Vai trocar seu presente de Dia das Mães? Saiba seus direitos

Especialista esclarece sobre as possibilidades de troca e como proceder em cada caso


O Dia das Mães já passou e agora muitas mamães voltam às lojas para trocar os presentes que receberam em homenagem ao seu dia, seja por apresentar algum problema ou simplesmente por não estar alinhado ao seu gosto. Apesar da prática ser muito comum, para o Código de Defesa do Consumidor uma loja só é obrigada a fazer a troca em casos de defeito.


A coordenadora do curso de Direito do Centro Universitário Estácio São Luís, Renata Reis, explica que fica garantido ao consumidor, por exemplo, trocar uma roupa com problemas de confecção. Já a troca por outros motivos depende de cada estabelecimento. “É fundamental conhecer a política de troca de cada estabelecimento para assegurar a troca ou não”, orienta.


Apesar de não haver previsão legal, a maioria dos estabelecimentos opta por fazer esse serviço até para conquistar o consumidor e realizar uma nova venda. É o caso da loja da empresária Vânia Bezerra que afirma que essa é uma forma de proporcionar ao cliente uma melhor experiência com a loja. “Quando recebemos clientes com interesse em fazer a troca de algum produto, dentro do prazo de 30 dias, seja por não estar alinhado ao seu gosto, fazemos sem problema nenhum. Alguns clientes até aproveitam a oportunidade para fazer uma segunda compra”, destaca.


Hora da troca

A advogada Renata Reis lembra que a troca de presentes deve seguir algumas regras, como o valor do produto que não pode ser menor ou maior. Essa regra também vale em casos em que o produto entre em liquidação ou tenha aumento. “A troca deve respeitar o valor pago pelo produto, mesmo que haja liquidações ou aumento de preço. Em casos de troca pelo mesmo produto, a loja não pode exigir complemento de valor. O consumidor também não pode pedir abatimento do preço caso haja mudança entre o que foi pago e o valor no dia da troca”, detalha.


Outra dica é guardar e apresentar a nota fiscal para que a troca seja realizada.

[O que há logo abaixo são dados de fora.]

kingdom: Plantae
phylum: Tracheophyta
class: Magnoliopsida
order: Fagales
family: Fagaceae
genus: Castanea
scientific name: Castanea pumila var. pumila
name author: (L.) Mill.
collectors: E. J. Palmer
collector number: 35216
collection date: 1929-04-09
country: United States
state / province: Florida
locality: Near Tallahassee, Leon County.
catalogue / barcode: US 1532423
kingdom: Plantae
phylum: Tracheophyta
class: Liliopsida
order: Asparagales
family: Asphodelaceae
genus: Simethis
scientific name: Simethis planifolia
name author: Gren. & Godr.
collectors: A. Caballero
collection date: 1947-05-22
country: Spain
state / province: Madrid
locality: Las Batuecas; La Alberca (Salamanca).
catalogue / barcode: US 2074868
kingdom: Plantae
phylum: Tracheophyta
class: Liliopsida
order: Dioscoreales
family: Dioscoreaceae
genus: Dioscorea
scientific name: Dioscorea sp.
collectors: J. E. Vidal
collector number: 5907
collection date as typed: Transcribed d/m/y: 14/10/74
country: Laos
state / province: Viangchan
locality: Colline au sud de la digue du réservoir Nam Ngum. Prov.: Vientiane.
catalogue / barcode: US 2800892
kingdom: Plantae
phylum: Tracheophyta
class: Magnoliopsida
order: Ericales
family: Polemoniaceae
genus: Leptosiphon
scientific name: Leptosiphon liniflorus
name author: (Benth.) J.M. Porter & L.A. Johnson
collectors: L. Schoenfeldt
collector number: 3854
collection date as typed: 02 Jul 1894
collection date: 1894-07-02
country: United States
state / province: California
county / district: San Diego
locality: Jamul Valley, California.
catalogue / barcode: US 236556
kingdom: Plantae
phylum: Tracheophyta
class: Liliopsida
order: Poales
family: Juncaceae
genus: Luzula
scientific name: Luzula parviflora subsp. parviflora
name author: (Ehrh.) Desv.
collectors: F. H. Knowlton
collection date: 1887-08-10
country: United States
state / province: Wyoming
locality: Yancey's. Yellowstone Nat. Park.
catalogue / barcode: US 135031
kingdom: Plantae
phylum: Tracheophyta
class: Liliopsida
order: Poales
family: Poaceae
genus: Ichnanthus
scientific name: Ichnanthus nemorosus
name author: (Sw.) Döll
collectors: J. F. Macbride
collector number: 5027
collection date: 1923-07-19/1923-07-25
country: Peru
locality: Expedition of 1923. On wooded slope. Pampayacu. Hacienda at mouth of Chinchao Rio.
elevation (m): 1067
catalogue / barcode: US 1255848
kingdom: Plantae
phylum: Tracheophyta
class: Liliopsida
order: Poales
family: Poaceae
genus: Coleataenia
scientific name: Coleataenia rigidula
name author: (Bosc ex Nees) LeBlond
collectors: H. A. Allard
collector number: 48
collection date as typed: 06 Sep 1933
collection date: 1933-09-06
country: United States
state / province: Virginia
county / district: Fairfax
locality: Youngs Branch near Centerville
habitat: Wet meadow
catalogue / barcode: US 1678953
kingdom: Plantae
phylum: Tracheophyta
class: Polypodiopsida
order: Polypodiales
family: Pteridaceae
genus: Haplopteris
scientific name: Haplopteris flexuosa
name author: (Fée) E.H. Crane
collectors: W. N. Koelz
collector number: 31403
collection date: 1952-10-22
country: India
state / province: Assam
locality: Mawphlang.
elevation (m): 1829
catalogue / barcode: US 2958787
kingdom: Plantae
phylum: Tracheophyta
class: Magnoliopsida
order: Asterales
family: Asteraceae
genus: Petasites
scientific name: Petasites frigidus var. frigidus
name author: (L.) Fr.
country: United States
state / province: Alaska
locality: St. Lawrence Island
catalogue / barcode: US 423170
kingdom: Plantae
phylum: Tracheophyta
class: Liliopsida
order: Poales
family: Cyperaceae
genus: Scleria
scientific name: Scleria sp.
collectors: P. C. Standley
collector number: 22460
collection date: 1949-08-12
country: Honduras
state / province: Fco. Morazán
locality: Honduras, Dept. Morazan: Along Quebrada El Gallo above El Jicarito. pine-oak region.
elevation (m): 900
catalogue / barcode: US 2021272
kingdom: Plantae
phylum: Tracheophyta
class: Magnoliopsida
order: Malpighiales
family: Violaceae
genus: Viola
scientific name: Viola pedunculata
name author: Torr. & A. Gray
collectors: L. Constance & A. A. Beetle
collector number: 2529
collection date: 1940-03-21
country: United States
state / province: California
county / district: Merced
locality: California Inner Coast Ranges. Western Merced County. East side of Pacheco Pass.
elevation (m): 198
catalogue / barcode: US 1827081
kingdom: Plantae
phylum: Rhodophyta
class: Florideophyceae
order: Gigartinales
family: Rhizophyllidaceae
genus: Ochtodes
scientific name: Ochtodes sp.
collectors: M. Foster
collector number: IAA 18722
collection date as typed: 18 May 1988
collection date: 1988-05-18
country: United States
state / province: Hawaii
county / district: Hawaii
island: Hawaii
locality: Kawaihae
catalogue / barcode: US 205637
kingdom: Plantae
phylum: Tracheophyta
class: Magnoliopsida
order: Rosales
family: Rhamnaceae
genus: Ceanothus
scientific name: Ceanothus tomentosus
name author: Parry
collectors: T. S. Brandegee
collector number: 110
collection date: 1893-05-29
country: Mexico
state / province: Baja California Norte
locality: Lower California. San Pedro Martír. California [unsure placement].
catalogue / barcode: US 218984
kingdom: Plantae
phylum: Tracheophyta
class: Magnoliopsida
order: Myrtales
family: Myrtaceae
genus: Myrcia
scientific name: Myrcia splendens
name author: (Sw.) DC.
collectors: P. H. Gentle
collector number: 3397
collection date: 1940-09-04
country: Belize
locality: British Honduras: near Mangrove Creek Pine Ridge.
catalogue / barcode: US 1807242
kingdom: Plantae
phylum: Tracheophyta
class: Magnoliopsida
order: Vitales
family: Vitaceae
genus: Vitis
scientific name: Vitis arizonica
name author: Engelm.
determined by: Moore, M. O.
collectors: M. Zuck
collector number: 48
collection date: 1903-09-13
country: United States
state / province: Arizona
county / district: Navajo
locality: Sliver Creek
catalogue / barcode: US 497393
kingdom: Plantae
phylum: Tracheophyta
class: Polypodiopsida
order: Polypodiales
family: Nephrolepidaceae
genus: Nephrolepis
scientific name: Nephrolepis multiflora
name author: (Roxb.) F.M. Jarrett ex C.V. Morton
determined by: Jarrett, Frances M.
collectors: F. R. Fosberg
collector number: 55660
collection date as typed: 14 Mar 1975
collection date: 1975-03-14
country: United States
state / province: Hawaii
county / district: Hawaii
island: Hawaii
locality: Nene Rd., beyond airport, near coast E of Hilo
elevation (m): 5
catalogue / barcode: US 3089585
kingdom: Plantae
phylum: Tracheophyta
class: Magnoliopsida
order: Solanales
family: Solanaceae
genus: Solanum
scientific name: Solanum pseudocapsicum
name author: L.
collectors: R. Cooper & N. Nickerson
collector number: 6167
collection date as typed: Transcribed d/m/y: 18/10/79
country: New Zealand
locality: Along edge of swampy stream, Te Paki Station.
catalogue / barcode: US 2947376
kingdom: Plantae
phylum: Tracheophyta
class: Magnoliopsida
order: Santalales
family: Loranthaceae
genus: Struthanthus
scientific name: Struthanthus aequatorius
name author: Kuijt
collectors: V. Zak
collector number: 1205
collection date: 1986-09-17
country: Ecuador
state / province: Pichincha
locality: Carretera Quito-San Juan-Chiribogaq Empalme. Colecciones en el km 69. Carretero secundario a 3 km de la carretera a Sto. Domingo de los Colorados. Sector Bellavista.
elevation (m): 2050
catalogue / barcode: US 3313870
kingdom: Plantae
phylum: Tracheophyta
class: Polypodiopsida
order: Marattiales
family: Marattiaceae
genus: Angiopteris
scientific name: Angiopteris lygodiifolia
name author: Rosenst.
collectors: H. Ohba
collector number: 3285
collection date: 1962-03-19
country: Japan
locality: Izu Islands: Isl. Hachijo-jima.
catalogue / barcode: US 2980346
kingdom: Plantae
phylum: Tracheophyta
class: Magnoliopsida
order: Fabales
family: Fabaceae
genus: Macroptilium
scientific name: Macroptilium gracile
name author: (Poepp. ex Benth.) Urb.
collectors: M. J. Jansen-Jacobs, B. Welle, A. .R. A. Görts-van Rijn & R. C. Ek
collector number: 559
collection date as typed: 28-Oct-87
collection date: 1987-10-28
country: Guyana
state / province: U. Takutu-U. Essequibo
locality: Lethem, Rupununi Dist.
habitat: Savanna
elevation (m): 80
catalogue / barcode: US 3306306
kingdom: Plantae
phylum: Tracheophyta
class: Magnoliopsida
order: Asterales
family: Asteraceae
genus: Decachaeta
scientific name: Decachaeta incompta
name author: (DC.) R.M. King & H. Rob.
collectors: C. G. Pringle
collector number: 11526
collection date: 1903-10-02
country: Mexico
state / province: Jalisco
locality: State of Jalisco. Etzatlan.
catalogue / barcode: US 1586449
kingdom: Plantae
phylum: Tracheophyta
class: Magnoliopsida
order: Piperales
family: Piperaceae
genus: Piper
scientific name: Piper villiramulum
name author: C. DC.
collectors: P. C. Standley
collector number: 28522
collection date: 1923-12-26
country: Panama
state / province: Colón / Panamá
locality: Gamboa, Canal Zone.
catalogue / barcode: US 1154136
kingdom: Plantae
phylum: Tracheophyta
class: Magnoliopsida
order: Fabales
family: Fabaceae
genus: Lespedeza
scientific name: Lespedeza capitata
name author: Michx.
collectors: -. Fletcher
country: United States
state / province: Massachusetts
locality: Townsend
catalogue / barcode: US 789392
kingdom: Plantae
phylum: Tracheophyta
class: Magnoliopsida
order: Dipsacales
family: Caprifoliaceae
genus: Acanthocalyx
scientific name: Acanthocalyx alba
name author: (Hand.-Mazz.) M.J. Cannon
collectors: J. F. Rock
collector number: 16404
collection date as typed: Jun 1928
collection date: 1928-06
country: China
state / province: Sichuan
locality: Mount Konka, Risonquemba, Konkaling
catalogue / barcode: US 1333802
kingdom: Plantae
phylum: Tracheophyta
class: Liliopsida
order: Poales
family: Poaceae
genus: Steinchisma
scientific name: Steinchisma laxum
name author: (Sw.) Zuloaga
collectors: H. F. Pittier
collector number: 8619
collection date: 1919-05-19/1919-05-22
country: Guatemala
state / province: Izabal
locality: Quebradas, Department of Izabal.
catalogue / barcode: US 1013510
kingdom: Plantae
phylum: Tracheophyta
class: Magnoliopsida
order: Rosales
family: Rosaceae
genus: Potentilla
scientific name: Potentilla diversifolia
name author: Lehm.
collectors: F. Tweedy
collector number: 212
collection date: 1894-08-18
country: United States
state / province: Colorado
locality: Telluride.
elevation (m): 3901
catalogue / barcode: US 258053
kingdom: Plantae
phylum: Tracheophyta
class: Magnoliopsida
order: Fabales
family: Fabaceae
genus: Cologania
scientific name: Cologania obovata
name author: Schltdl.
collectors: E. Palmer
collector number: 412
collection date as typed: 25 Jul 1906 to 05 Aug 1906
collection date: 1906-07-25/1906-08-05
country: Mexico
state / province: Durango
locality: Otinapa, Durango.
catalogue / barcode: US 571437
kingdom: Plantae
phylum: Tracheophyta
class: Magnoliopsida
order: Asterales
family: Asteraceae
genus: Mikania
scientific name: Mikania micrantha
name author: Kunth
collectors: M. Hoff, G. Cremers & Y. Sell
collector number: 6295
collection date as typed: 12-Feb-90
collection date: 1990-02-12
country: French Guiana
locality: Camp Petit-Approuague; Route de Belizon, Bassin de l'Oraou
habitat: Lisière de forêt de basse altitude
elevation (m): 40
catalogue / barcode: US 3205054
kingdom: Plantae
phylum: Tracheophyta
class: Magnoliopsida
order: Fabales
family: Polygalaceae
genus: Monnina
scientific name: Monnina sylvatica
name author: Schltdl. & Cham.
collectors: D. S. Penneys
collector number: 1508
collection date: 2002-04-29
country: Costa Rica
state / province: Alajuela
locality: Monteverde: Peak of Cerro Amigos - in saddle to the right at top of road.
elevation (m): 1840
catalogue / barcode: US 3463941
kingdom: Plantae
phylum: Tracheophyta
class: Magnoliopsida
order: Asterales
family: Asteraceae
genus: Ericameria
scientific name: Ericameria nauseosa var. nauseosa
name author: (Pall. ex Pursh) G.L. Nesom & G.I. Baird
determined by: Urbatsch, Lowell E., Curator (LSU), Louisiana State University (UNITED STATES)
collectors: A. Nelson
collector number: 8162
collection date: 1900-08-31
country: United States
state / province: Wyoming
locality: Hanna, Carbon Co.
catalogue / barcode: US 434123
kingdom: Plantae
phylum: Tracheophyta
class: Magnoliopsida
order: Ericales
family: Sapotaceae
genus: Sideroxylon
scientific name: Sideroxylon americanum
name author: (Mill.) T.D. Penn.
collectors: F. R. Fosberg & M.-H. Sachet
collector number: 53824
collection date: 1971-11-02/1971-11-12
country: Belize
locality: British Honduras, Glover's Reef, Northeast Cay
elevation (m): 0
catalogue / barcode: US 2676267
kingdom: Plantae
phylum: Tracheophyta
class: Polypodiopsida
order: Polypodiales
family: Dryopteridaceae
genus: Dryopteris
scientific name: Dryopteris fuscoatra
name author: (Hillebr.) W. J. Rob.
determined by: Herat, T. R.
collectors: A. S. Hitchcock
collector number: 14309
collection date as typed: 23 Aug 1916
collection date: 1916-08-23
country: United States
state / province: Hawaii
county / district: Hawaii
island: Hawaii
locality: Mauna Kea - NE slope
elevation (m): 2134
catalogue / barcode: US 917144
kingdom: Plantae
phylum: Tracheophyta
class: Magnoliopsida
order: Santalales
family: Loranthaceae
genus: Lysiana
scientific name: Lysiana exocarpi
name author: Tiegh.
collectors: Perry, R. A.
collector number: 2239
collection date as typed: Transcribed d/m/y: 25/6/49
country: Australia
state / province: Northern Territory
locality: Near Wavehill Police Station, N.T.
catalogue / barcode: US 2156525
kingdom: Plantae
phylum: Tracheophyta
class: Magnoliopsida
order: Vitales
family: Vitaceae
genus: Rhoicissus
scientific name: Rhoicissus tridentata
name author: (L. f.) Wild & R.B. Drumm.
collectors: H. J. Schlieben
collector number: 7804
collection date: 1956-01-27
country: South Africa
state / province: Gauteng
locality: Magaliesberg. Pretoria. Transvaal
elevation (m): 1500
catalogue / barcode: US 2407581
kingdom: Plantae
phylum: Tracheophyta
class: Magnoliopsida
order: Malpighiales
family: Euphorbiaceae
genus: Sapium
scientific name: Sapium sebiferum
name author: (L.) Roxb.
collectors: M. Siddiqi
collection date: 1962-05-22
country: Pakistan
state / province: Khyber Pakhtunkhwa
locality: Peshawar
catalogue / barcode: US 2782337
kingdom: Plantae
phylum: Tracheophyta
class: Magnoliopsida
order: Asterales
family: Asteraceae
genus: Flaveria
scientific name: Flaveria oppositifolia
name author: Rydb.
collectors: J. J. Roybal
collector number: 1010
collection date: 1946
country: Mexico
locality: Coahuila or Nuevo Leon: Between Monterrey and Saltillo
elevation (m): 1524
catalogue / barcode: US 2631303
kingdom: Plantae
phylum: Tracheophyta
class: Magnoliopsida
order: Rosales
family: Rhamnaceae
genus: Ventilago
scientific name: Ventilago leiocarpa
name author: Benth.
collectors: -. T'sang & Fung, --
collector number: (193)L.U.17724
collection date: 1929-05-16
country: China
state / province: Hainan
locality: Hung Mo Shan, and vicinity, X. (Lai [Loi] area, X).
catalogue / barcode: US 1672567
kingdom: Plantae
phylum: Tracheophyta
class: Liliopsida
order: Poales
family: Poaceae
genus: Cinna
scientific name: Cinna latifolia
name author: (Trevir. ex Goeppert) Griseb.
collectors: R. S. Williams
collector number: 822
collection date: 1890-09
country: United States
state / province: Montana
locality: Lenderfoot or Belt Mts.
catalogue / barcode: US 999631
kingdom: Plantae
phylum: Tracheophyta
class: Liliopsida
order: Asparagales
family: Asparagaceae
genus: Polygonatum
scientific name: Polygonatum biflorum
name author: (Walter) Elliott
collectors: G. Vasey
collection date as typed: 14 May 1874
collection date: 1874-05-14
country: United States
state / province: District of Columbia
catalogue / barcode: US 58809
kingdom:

Para roupas e sapatos, por exemplo, a etiqueta deve ser mantida na peça e só retirada quando houver a certeza de que o produto não precisará ser trocado.


Compras pela internet


Quando se trata de uma compra feita pela internet, a legislação brasileira garante ao cliente direito de arrependimento no prazo de até sete dias, a contar da data do recebimento do produto. “Trata-se do direito de arrependimento, que vale somente para compras feitas fora do estabelecimento comercial, quer dizer, de forma online ou por televendas. Neste caso, não pode ter custo extra para o consumidor, devolve-se o valor pago, incluindo o frete, e não pode ser em vale-compras”, informa Renata.


Além disso, caso o produto tenha chegado danificado ou não corresponda ao pedido feito. “A devolução, nesses casos, pode ser feita e o dinheiro restituído”, ressalta.


A coordenadora reforça ainda que o principal cuidado que o consumidor deve ter na internet é com a segurança dos seus dados. “Quando for comprar pela primeira vez em uma loja online que não conhece ou que não tenha sido recomendada por alguém de sua confiança, faça uma pesquisa sobre sua reputação na internet. Veja se o site possui em local visível, razão social, endereço, telefone e CNPJ. É importante conferir, também, se o site possui algum certificado de segurança, que garanta a proteção dos dados de seus clientes”, recomenda.